• **What you need to do**
1. Reproduce word for word the part of the Sound Check series announcement running from "With live music" down to "Monthly’s Andy Langer.".
2. Pick up the Sound Check series announcement after its last sentence and keep writing it.

• **Extracted text**

With live music venues shuttered and touring plans on indefinite hold, Texas’s music community has had to get super-creative. From drive-in concerts to homespun livestream performances, musicians are doing what they can to connect to audiences—and, in a lot of cases, completely retool how they record and share new music. On August 11, Texas Monthly will launch a new installment of our Sound Check series that will feature five of our favorite Texas artists playing from home. It’s summer, so they’ll be outside in their backyards, performing live and virtually chatting a bit with Texas Monthly’s Andy Langer.
The series, sponsored by Bud Light Seltzer, will debut new episodes at texasmonthly.com/soundcheck every Tuesday and Thursday at 4 p.m. from August 11 to August 25, 2020.
Here’s who we have coming up:
Tuesday, August 11 | Sarah Jarosz
In June, this three-time Grammy winner released World on the Ground, a collection of stories inspired by her hometown of Wimberley. She recently released a new video for one of the album’s tunes, “Johnny,” which was named one of the Best Songs of 2020 by Time magazine.

(Collection entries)
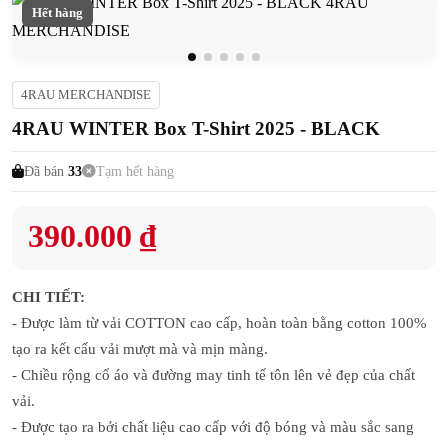
Hết hàng
4RAU MERCHANDISE
4RAU WINTER Box T-Shirt 2025 - BLACK
Đã bán
33
Tạm hết hàng
390.000 ₫
CHI TIẾT:
- Được làm từ vải COTTON cao cấp, hoàn toàn bằng cotton 100%
tạo ra kết cấu vải mượt mà và mịn màng.
- Chiều rộng cổ áo và đường may tinh tế tôn lên vẻ đẹp của chất
vải.
- Được tạo ra bởi chất liệu cao cấp với độ bóng và màu sắc sang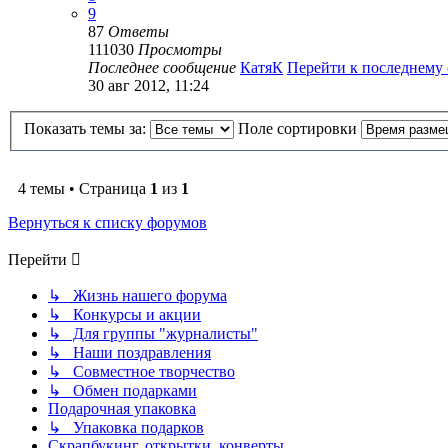
9
87
Ответы
111030
Просмотры
Последнее сообщение
КатяК
Перейти к последнему
30 авг 2012, 11:24
Показать темы за:
Поле сортировки
4 темы • Страница
1
из
1
Вернуться к списку форумов
Перейти
↳ Жизнь нашего форума
↳ Конкурсы и акции
↳ Для группы "журналисты"
↳ Наши поздравления
↳ Совместное творчество
↳ Обмен подарками
Подарочная упаковка
↳ Упаковка подарков
Скрапбукинг, открытки, конверты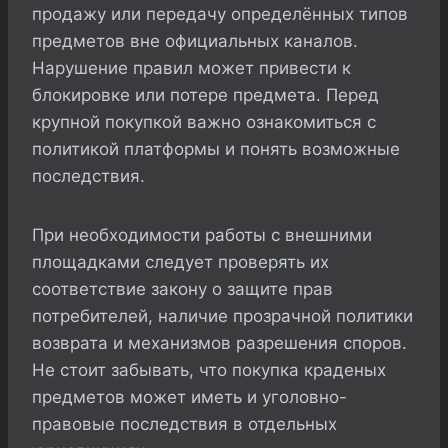
продажу или передачу определённых типов
предметов вне официальных каналов.
Нарушение правил может привести к
блокировке или потере предмета. Перед
крупной покупкой важно ознакомиться с
политикой платформы и понять возможные
последствия.
При необходимости работы с внешними
площадками следует проверять их
соответствие закону о защите прав
потребителей, наличие прозрачной политики
возврата и механизмов разрешения споров.
Не стоит забывать, что покупка краденых
предметов может иметь и уголовно-
правовые последствия в отдельных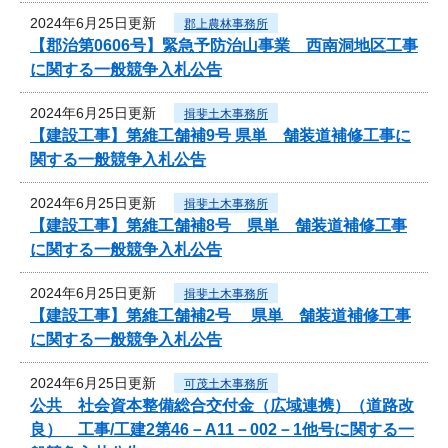
2024年6月25日更新
郡上農林事務所
【郡治第0606号】緊急予防治山事業 西南洞地区工事
に関する一般競争入札公告
2024年6月25日更新
揖斐土木事務所
【建設工事】第維工舗補9号 県単 舗装道補修工事に
関する一般競争入札公告
2024年6月25日更新
揖斐土木事務所
【建設工事】第維工舗補8号 県単 舗装道補修工事
に関する一般競争入札公告
2024年6月25日更新
揖斐土木事務所
【建設工事】第維工舗補2号 県単 舗装道補修工事
に関する一般競争入札公告
2024年6月25日更新
可茂土木事務所
公共 社会資本整備総合交付金（広域連携）（道路改
良） 工事/工建2第46－A11－002－1他号に関する一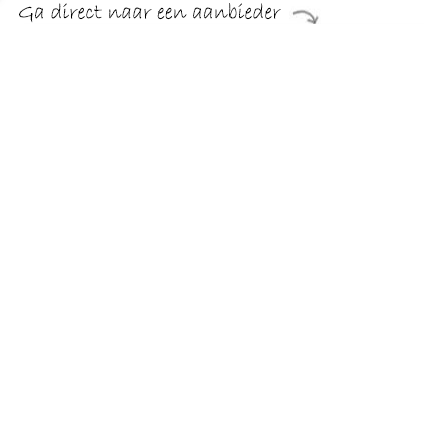
€ 14.99
Verzenden: € 3.99
1 dag
€ 14.99
Verzenden: € 3.99
1 dag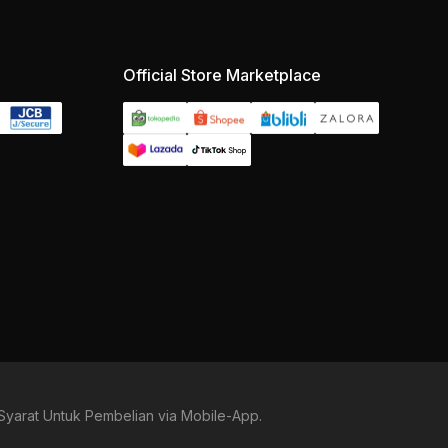
Official Store Marketplace
Syarat Untuk Pembelian via Mobile-App.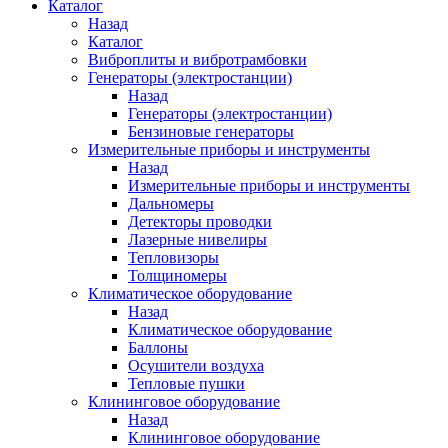
Каталог
Назад
Каталог
Виброплиты и вибротрамбовки
Генераторы (электростанции)
Назад
Генераторы (электростанции)
Бензиновые генераторы
Измерительные приборы и инструменты
Назад
Измерительные приборы и инструменты
Дальномеры
Детекторы проводки
Лазерные нивелиры
Тепловизоры
Толщиномеры
Климатическое оборудование
Назад
Климатическое оборудование
Баллоны
Осушители воздуха
Тепловые пушки
Клининговое оборудование
Назад
Клининговое оборудование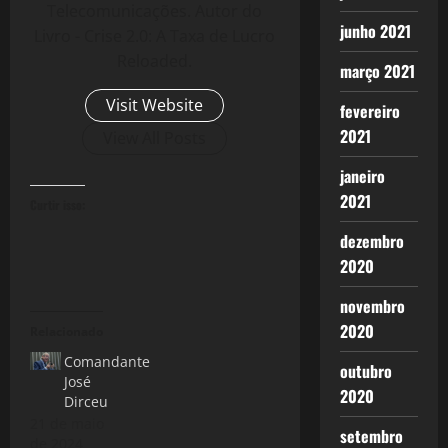
Telecomunicações. Autor do
junho 2021
Livro - Crise 2.0: A Taxa de Lucro
Reloaded.
março 2021
Visit Website
fevereiro
2021
View All Posts
janeiro
2021
Curtir isso:
dezembro
2020
novembro
2020
Relacionado
Comandante
outubro
José
2020
Dirceu
21 de maio
setembro
de 2024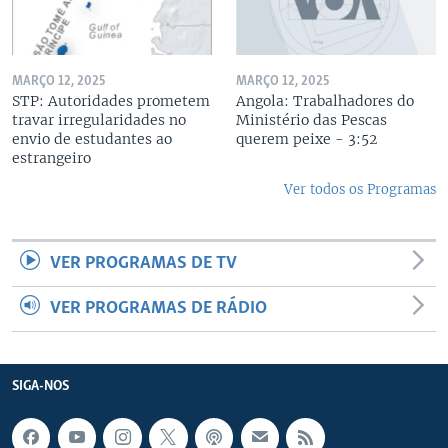
MARÇO 12, 2025
MARÇO 12, 2025
STP: Autoridades prometem
Angola: Trabalhadores do
travar irregularidades no
Ministério das Pescas
envio de estudantes ao
querem peixe - 3:52
estrangeiro
Ver todos os Programas
VER PROGRAMAS DE TV
VER PROGRAMAS DE RÁDIO
SIGA-NOS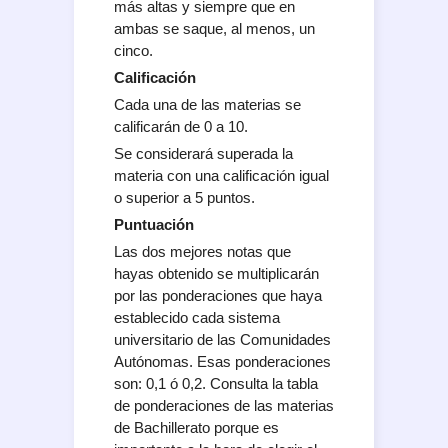
más altas y siempre que en
ambas se saque, al menos, un
cinco.
Calificación
Cada una de las materias se
calificarán de 0 a 10.
Se considerará superada la
materia con una calificación igual
o superior a 5 puntos.
Puntuación
Las dos mejores notas que
hayas obtenido se multiplicarán
por las ponderaciones que haya
establecido cada sistema
universitario de las Comunidades
Autónomas. Esas ponderaciones
son: 0,1 ó 0,2. Consulta la tabla
de ponderaciones de las materias
de Bachillerato porque es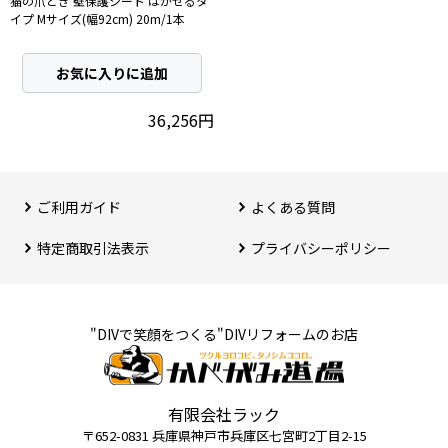
猫の爪とぎ 壁保護シート はがせるタ
イプ Mサイズ(幅92cm) 20m/1本
お気に入りに追加
36,256円
ご利用ガイド
よくある質問
特定商取引法表⽰
プライバシーポリシー
"DIVで笑顔をつくる"DIVリフォームのお店
有限会社ラック
〒652-0831 兵庫県神⼾市兵庫区七宮町2丁⽬2-15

• **Exercise answers**
1.
With live music venues shuttered and touring plans on indefinite hold, Texas’s music community has had to get super-creative. From drive-in concerts to homespun livestream performances, musicians are doing what they can to connect to audiences—and, in a lot of cases, completely retool how they record and share new music. On August 11, Texas Monthly will launch a new installment of our Sound Check series that will feature five of our favorite Texas artists playing from home. It’s summer, so they’ll be outside in their backyards, performing live and virtually chatting a bit with Texas Monthly’s Andy Langer.

2.
Thursday, August 13 | Charley Crockett
A descendent of frontiersman Davy Crockett, this Austin-based singer-songwriter released his eighth record, Welcome to Hard Times, last Friday. In a recent Texas Monthly piece, Jewly Hight described its central theme as “wily survival in a socially, politically, and economically rigged system.” A series of three new music videos he shot last week at Austin’s Sam’s Town Point will be released soon.
Tuesday, August 18 | Sir Woman
Kelsey Wilson, whom Texas music fans will recognize from her time in the critically acclaimed Americana act Wild Child, is Sir Woman. In March, the project—which melds indie pop with R&B and gospel—was awarded Best New Band at the Austin Music Awards. The group’s debut EP is tentatively due later this month, and you can get a preview from the first single, “Making Love,” which is accompanied by a video that features fans and friends dancing to the tune while holed up in quarantine.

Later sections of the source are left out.